* 所给文段:
见下文实现;采用了以下$\text{DCT-II, DCT-III}$形式:

  • DCT-2 及其正则化系数

$$ y_k = 2f \sum_{n=0}^{N-1} x_n \cos\left(\frac{\pi k(2n+1)}{2N} \right) \newline \begin{split}f = \begin{cases} \sqrt{\frac{1}{4N}} & \text{if }k=0, \ \sqrt{\frac{1}{2N}} & \text{otherwise} \end{cases}\end{split} $$

  • DCT-3 $$ y_k = \frac{x_0}{\sqrt{N}} + \sqrt{\frac{2}{N}} \sum_{n=1}^{N-1} x_n \cos\left(\frac{\pi(2k+1)n}{2N}\right) $$

Reference

lib/poly.hpp

本文所提及的$\text{DFT/FFT/(F)NTT}$魔术总结如下,开箱即用。

心情好的话(link下tbb?还是说你用的就是msvc…)本实现中二维FFT可以实现并行(execution = std::execution::par_unseq

/*** POLY.H - 300LoC Single header Polynomial transform library
 * - Supports 1D/2D (I)FFT, (I)NTT, DCT-II & DCT-III with parallelism guarantees on 2D workloads.
 * - Battery included. Complex, Real and Integer types supported with built-in convolution helpers;
 * ...Though in truth, use something like FFTW instead. This is for reference and educational purposes only. */
#pragma once
#define _POLY_HPP
#include <cassert>
#include <cmath>
#include <vector>
#include <complex>
#include <numeric>
#include <algorithm>
#include <execution>
namespace Poly {
    using ll = long long;   using lf = double;  using II = std::pair<ll, ll>;
    const lf PI = std::acos(-1);
    const ll NTT_Mod = 998244353, NTT_Root = 3;
    using Complex = std::complex<lf>;
    using CVec = std::vector<Complex>;
    using RVec = std::vector<lf>;
    using IVec = std::vector<ll>;
    using CVec2 = std::vector<CVec>;
    using RVec2 = std::vector<RVec>;
    using IVec2 = std::vector<IVec>;
#if __cplusplus >= 202002L
    template <typename T> concept ExecutionPolicy = std::is_execution_policy_v<T>;
    template <typename T> concept Vec1D = std::is_same_v<T, CVec> || std::is_same_v<T, RVec> || std::is_same_v<T, IVec>;
    template <typename T> concept Vec2D = std::is_same_v<T, CVec2> || std::is_same_v<T, RVec2> || std::is_same_v<T, IVec2>;
#else
#define ExecutionPolicy class
#define Callable class
#define Vec2D class
#endif
    namespace utils {
        inline RVec as_real(CVec const& a) {
            RVec res(a.size());
            for (ll i = 0; i < a.size(); i++)

* 待办任务:
**A)** 请将多项式变换所给文段中以包含“lib/poly.hpp”的词语开头、以“on 2D workloads.”结尾的部分重新写出，并把其中的“parallelism”替换为“concurrency”。
**B)** 请将多项式变换所给文段中以“/*** POLY.H”开头的注释段改写为要点列表，保留其主要事实。

* 所供数据:
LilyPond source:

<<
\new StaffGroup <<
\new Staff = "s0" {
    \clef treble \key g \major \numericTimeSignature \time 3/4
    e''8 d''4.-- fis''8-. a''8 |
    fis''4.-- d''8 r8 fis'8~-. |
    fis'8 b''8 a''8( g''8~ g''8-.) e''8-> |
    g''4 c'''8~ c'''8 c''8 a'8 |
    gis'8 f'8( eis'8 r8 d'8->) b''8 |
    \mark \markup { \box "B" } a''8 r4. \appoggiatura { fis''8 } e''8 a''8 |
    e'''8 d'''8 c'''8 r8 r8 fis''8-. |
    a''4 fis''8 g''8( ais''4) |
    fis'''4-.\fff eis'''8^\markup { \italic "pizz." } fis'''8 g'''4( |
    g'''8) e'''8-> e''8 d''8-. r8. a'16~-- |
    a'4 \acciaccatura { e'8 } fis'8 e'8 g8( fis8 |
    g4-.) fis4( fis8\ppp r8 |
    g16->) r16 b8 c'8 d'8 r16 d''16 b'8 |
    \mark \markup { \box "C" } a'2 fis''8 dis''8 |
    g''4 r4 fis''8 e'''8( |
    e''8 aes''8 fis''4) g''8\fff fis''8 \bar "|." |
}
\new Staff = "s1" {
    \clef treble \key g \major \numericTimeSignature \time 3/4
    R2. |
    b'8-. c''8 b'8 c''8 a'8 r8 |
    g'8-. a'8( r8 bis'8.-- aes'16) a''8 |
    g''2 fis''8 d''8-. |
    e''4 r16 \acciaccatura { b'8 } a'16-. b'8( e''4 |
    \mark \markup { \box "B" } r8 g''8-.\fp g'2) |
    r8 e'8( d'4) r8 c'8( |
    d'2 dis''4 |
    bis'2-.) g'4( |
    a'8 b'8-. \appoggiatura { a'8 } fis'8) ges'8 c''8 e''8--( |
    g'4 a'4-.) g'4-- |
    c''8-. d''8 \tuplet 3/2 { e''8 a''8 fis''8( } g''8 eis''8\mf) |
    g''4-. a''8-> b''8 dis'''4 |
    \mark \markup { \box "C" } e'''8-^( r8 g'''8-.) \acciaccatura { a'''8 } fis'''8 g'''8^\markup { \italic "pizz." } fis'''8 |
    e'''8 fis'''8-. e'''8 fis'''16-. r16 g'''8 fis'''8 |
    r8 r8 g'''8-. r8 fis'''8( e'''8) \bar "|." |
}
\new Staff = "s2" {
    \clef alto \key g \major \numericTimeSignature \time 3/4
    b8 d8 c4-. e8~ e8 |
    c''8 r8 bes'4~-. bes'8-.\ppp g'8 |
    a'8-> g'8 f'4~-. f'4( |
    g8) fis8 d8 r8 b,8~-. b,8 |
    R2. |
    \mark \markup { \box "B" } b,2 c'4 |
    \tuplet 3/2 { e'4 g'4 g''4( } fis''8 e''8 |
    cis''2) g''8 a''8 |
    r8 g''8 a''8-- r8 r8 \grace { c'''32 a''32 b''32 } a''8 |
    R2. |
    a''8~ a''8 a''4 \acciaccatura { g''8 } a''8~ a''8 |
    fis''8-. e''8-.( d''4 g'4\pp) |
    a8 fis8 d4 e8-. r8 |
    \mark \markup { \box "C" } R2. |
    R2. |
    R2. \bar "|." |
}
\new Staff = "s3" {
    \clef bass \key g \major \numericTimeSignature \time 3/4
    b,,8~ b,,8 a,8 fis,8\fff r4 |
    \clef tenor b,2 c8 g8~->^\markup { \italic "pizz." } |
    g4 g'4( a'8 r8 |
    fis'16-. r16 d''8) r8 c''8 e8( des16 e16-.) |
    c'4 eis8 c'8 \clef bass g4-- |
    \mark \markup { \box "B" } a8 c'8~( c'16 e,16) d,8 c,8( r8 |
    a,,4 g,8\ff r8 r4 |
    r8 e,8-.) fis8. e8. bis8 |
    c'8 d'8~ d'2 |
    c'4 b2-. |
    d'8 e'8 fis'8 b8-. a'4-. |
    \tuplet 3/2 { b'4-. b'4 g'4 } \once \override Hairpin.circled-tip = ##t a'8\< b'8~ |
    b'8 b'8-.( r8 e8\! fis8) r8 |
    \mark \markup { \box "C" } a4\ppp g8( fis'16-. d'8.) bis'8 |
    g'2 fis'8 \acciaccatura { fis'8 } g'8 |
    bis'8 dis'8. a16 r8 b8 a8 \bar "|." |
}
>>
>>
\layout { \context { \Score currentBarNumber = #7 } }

* 逐项答案:
**A)**
lib/poly.hpp

本文所提及的$\text{DFT/FFT/(F)NTT}$魔术总结如下,开箱即用。

心情好的话(link下tbb?还是说你用的就是msvc…)本实现中二维FFT可以实现并行(execution = std::execution::par_unseq

/*** POLY.H - 300LoC Single header Polynomial transform library
 * - Supports 1D/2D (I)FFT, (I)NTT, DCT-II & DCT-III with concurrency guarantees on 2D workloads.

**B)**
- POLY.H 是一个约300行代码的单头文件多项式变换库。
- 支持一维和二维的FFT及其逆变换、NTT及其逆变换，以及DCT-II与DCT-III，并对二维运算提供并行保证。
- 支持复数、实数和整数类型，并内置卷积辅助函数。
- 实际使用时建议改用FFTW等库，本库仅供参考和教学。